理想の上司!?松平春嶽ⅰ

才能を見抜いて活かす名君の目”松平春嶽”
ペリー来航で国中が大混乱に陥り、「攘夷!?開国!?どうすればいいんだ!?」と幕府でも各藩でも意見が入り乱れていた幕末。そんな中で確固たる指針を持って積極的に動いていた藩の一つが越前藩でした。そんな越前藩を動かしていたのが、藩主松平春嶽(慶永)。春嶽は土佐藩主山内容堂、薩摩藩主島津斉彬、宇和島藩主伊達宗城(むねなり)とともに四賢候に数えられるなど、名君として有名です。越前藩は開国派として活躍した藩ですが、実は春嶽、元々は攘夷論者でした。ではなぜ攘夷論者であった春嶽が開国論者に変わったのか?そこに、春嶽が名君たる理由があるのです。
元は攘夷論者であった春嶽を開国論者に変えさせたのは、側近の中根雪江でした。攘夷論者である藩主に開国論を唱える中根もなかなかですが、部下に言われて「それいいね!」と意見を変えてしまえる春嶽は、この時代には珍しいほど柔軟な人物でした。
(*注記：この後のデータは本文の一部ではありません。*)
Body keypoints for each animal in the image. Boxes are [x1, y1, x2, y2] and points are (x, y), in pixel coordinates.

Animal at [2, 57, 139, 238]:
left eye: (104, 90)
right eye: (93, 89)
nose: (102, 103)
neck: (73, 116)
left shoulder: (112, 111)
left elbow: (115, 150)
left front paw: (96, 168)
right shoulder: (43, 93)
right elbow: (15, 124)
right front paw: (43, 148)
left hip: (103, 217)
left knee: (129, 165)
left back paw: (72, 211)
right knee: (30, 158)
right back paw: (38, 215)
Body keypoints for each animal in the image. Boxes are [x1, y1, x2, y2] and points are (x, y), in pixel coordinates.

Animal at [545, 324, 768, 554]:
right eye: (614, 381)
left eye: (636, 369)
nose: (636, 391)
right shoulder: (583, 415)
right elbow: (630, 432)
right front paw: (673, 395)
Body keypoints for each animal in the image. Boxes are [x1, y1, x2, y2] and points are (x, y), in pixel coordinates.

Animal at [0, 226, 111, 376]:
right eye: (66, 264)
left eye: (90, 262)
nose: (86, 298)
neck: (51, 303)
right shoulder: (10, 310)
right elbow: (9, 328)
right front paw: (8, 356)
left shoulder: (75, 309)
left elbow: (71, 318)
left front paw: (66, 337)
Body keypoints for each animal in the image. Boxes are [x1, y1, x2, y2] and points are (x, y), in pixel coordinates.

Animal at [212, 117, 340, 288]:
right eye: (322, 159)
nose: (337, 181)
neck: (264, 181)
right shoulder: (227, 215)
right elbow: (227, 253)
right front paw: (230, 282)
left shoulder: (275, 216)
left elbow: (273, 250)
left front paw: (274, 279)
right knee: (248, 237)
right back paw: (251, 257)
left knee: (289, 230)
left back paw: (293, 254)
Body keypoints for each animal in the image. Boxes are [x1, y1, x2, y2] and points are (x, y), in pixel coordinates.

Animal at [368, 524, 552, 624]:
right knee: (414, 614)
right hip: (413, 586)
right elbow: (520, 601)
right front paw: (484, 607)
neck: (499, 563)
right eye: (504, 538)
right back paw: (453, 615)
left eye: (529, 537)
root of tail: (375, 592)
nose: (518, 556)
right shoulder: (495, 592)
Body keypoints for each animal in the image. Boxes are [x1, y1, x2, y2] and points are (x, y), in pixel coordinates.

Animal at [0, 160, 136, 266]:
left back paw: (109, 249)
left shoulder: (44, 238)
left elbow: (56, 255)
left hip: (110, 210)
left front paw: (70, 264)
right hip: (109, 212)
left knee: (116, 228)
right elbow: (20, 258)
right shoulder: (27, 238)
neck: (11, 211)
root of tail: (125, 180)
かといってただ単に人の意見に左右されやすく、自分の意見の無い人というわけではありません。
そんな春嶽の有名な座右の銘が以下の文。

『自ら反(かえり)みて縮(なお)からずんば 褐寛博(かつはんばく)と雖(いえど)も吾懼(おそ)れざらんや。自ら反みて縮かれば 千万人と雖も吾往いかん』

これは孟子の書に「孔子が語った言葉」として書かれているものです。現代語に訳すと「自らを省みて反省するところがあるならば、相手が卑しい身分の者であっても恐れる。自らを省みて反省することが無いならば、相手が千万人といえども私は立ち向かう」といった意味になります。つまり、「自分が間違っていると感じれば反省し立ち止まり、自分が正しいと感じれば突き進む」と春嶽は言っているのです。
また春嶽は「我に才略無く我に奇無し。常に衆言を聴きて宜しきところに従ふ(自分には才能も知恵も不思議な力もない。常に人々の意見を聞き、良いと思うことに従うだけだ)」という言葉も残しています。